Janssen’s Imbruvica (ibrutinib), the once-daily oral Bruton’s tyrosine kinase (BTK) inhibitor, has been approved in Europe as a treatment for two blood cancers.
The drug has been ratified by the European Commission for the treatment of adult patients with relapsed or refractory mantle cell lymphoma, or chronic lymphocytic leukemia. The therapy functions block BTK, a protein that helps cancer cells to develop.
Mantle cell lymphoma (MCL) is a cancer and one of the rarest of the non-Hodgkin’s lymphomas. There are only about 15,000 patients presently in Europe. MCL is difficult to treat and seldom considered cured. Chronic lymphocytic leukaemia is the most common leukemia in adults, it is a cancer of white blood cells.
Imbruvica is indicated for people who have received at least one prior therapy, or for the first-line treatment in the presence of a specific mutation for patients unsuitable for chemo-immunotherapy.
The decision follows a positive opinion from the Committee for Medicinal Products for Human Use and will see the drug become available in these new indications in all 28 EU countries.

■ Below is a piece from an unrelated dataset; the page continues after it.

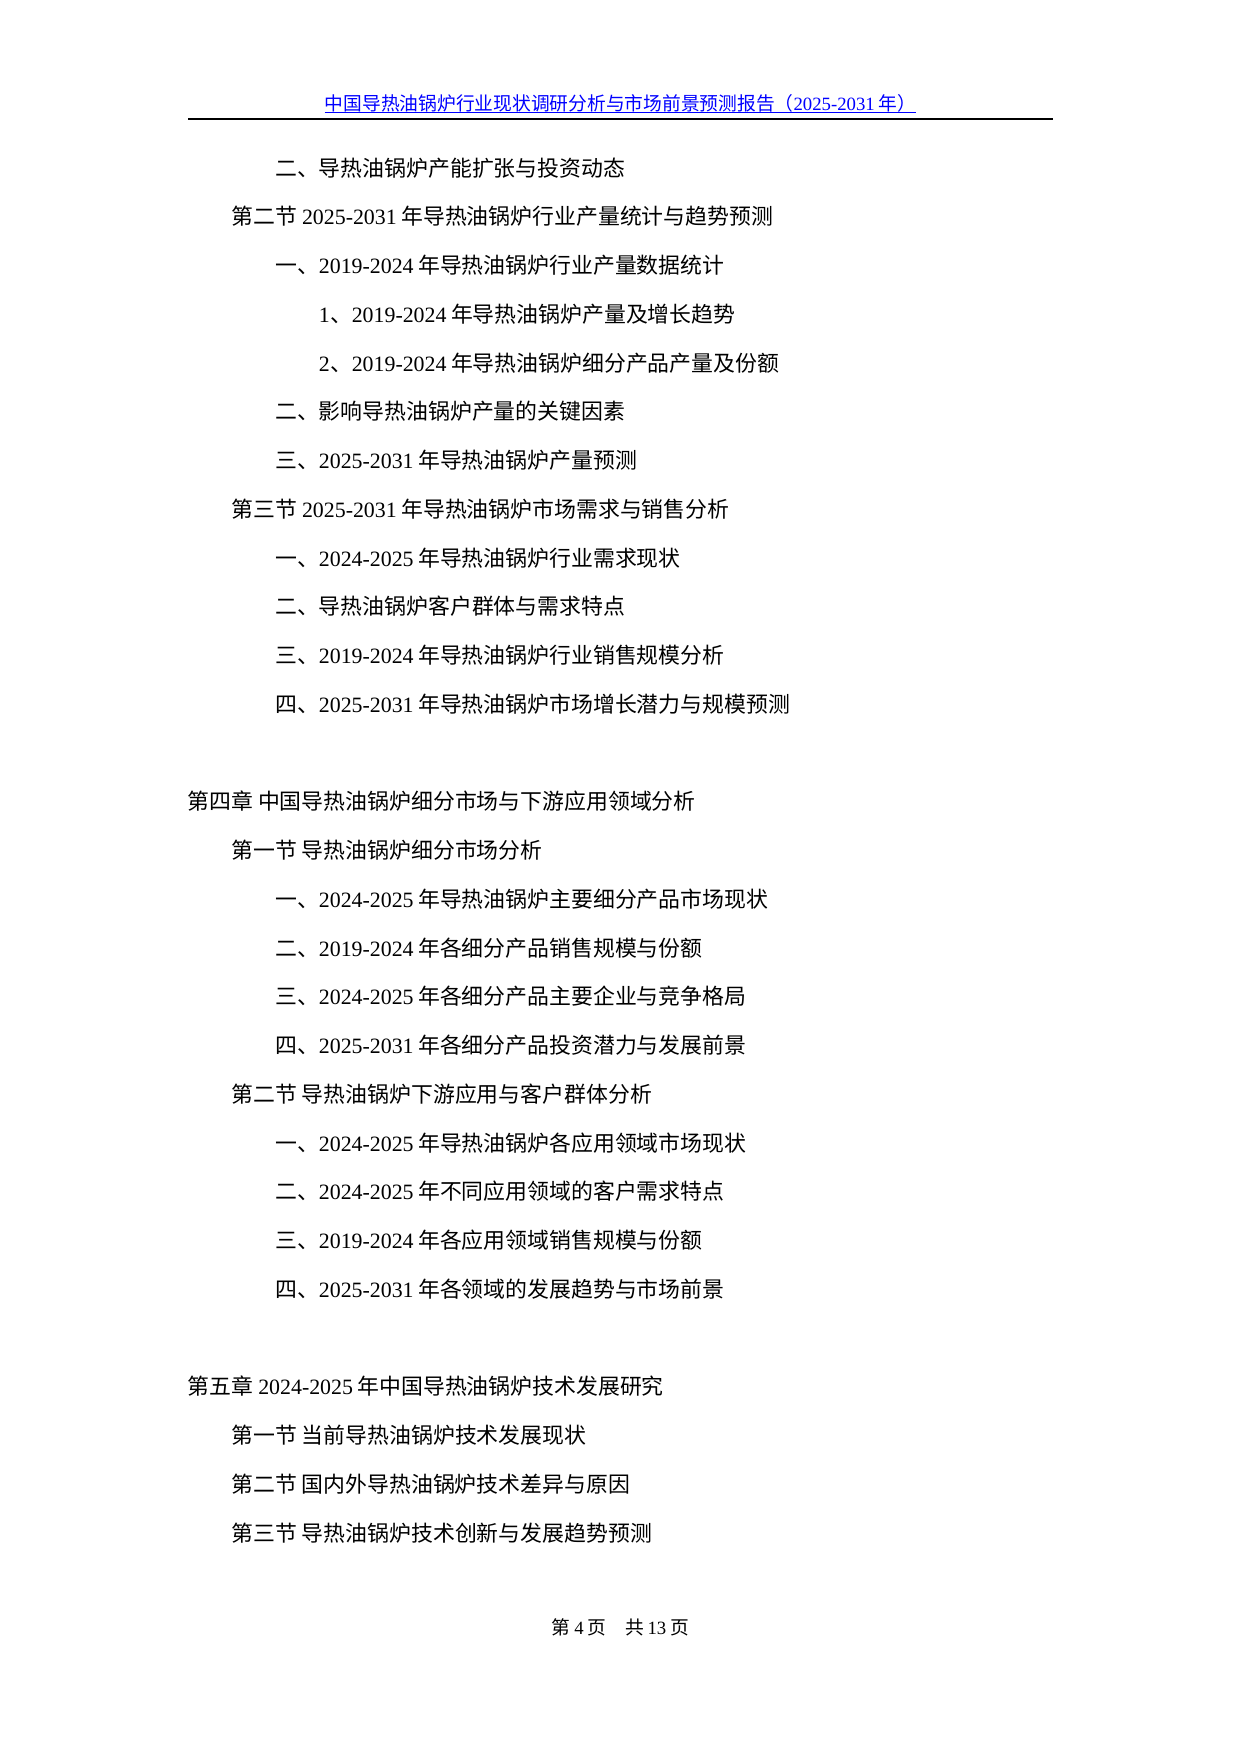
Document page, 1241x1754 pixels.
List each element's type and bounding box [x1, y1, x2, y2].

“We are very pleased that patients with CLL and relapsed or refractory MCL in the European Union will have a first-in-class, oral, single-agent, non-chemotherapy treatment option in IMBRUVICA,” said Bob Duggan, Chairman & CEO of Pharmacyclics. “This approval underscores the compelling safety and efficacy benefits of IMBRUVICA, including statistically significant improvement in overall survival and progression-free survival in CLL and the overall robustness of the data in MCL.”
IMBRUVICA is being jointly developed and commercialized in the U.S. by Pharmacyclics and Janssen Biotech. Janssen affiliates will hold the marketing authorization and will market IMBRUVICA in EMEA (Europe, Middle East, Africa), as well as the rest of the world, outside the U.S.